### [Exercise prompt]
What does the comparison of soumak bags say, summed up in two sentences?

### [Document passage]

---------------

Also the medallion's positioning likewise fails in comparison to the other bag's proportions, especially in regard to its medallion's position that has the effect of focusing the viewer's attention towards and into the medallion.
This again is lacking in the other piece

The borders that frame the medallions are different, the 'rugnik's a simple zig-zag compared to the more complex motif and wider border on the WAMRI piece. This feature again focuses attention into the center of the design.

Notice the elements inside the 'rugnik' medallion are all somewhat squashed they are not nearly as distinct and potent as those in the WAMRI piece.

But the differences in the 4 small medallions that surround the central one says it all. Those in the 'rugnik' bag are a pastiche of design that RK personally finds gross and out of place while the WAMRI ones are traditional, complex and definitely an integral part of the design.

Actually the others were assembled from the WAMRI ones.

We could go on but this is a boring exercise as the rugnik bag will, we are sure no matter what we demonstrate, appeal to most novices as the more interesting, ie. better, of the two. However anyone who is well versed in the traditional weaving cultures of the Caucasus will have little doubt the WAMRI bag is far superior.

Those cutesy animals in the border of the rugnik bag are flash and naively, aka amateurishly, rendered and the four small medallions above and below the central one are likewise amorphous, meaningless patterns devoid of iconography or history. This bag tries to hard but in the end says nothing.
On the other hand the WAMRI soumak epitomizes the art of soumak - it is perfect both in it conception, execution and most important, its connection to a viable historical continuum.

Just one last comment: the minor borders on the rugnik bag are a simple zig-zag but on the WAMRI example a unique and complex motif has been used. Remember complexity that is contrived is meaningless but when it is brilliant in its execution, like it is here, it adds another layer of dimension that can be appreciated even by those whose eyes are untrained but open.


Comparing the ex-Herrmann khorjin with the one offered in that rag hali 191 many of the same deficiencies can be leveled at the latter compared to the former. The most obvious, and perhaps salient, is the elongated overall proportions, as well as those of all the individual elements compared to the square and chunkier ones the ex-Herrmann khorjin displays. This is quite significant and if there are any rules in evaluating Near Eastern weavings it is square and round is far better than elongated and vertically compressed.

There is absolutely no doubt the hazara gallery soumak is a later copy of the Herrmann bag. But the 64,000$ question is how much later. Although RK does not believe it is a recent fake, frankly we would not be surprised if this was our opinion after a careful hands on analysis.

---------------

### [Dataset content]
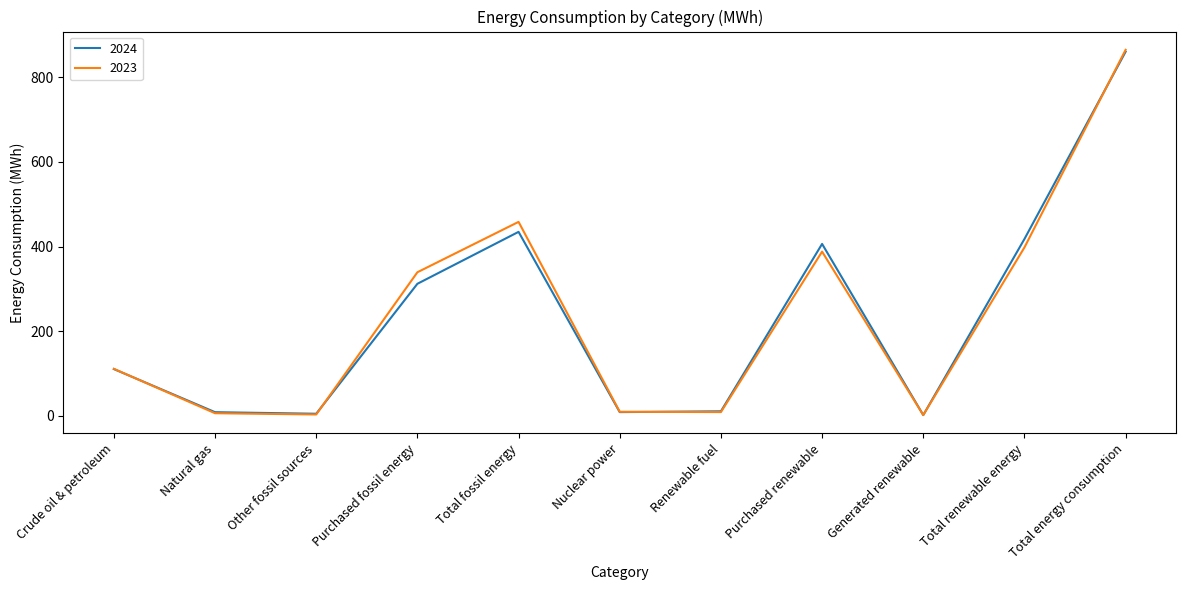

True or false: 2024 has a value of 92.2 at Total fossil energy.

False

---------------

### [Your response]
The WAMRI soumak bag is judged far superior to the "rugnik" bag, whose medallion positioning, simple zig-zag borders, squashed medallion elements, pastiche small medallions and naively rendered border animals fall short of the WAMRI piece's traditional, complex design. The khorjin offered in Hali 191 is likewise faulted against the ex-Herrmann khorjin for its elongated proportions, and the hazara gallery soumak is called a later copy of the Herrmann bag, with the open question being how much later.